• _To do_: Search the records for the string "Stromherz" and return each line that has it.

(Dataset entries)
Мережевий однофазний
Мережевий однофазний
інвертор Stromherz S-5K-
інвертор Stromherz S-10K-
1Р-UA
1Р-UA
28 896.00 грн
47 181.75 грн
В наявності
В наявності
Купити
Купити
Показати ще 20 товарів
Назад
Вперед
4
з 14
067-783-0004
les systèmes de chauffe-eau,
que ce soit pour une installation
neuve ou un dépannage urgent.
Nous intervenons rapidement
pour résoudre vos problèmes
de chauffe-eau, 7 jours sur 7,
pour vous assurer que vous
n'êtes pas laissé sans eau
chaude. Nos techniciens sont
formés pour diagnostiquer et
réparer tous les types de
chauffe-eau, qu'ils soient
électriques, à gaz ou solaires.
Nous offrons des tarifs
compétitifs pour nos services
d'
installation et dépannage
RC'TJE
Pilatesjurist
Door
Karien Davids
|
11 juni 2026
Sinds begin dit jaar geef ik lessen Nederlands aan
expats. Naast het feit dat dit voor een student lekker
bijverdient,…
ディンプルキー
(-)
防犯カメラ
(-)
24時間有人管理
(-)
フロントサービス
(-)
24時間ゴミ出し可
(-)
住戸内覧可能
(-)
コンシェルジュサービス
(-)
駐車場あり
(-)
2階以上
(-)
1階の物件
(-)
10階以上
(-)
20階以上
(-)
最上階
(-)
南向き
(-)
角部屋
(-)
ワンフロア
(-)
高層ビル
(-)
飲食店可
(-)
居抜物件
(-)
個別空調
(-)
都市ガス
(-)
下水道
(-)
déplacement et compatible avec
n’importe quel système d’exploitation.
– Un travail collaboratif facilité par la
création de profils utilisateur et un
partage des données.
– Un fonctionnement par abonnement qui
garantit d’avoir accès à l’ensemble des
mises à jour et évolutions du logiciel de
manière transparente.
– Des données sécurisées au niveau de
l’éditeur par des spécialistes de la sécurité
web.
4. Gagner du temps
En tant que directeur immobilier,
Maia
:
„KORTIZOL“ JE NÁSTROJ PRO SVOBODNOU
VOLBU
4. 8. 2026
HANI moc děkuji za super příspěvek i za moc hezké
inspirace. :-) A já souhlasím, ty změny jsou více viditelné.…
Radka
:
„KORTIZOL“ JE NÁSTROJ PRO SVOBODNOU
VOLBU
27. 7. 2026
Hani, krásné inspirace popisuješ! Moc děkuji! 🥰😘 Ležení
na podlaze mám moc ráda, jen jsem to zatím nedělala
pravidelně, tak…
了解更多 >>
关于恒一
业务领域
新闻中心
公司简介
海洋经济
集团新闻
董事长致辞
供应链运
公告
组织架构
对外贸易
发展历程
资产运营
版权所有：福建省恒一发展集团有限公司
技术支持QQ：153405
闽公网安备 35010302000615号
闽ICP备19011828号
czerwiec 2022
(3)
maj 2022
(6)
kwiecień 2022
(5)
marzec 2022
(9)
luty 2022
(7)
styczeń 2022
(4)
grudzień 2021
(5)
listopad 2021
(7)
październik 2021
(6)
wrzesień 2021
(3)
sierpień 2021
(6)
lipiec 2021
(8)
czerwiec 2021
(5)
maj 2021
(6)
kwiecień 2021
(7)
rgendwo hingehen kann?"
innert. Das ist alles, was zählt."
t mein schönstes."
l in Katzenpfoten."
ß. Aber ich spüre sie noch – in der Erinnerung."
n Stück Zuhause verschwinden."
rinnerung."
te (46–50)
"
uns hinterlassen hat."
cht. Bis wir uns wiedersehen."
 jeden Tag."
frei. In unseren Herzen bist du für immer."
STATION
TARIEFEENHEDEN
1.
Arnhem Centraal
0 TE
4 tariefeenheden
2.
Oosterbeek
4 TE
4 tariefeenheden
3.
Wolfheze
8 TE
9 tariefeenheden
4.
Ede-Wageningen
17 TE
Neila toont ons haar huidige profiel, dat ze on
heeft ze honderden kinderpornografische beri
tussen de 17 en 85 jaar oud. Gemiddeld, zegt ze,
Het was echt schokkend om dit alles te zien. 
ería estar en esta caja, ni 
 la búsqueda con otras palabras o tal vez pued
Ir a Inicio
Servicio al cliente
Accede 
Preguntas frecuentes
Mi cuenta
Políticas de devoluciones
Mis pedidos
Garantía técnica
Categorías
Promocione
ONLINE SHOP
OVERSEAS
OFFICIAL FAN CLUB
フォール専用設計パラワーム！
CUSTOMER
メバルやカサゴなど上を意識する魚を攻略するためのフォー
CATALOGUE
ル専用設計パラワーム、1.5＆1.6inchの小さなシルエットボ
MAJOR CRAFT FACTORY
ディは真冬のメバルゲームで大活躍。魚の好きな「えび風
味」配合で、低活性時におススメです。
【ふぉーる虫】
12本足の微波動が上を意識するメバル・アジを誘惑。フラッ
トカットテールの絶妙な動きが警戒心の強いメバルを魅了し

• _Problem solution_:
інвертор Stromherz S-5K-
інвертор Stromherz S-10K-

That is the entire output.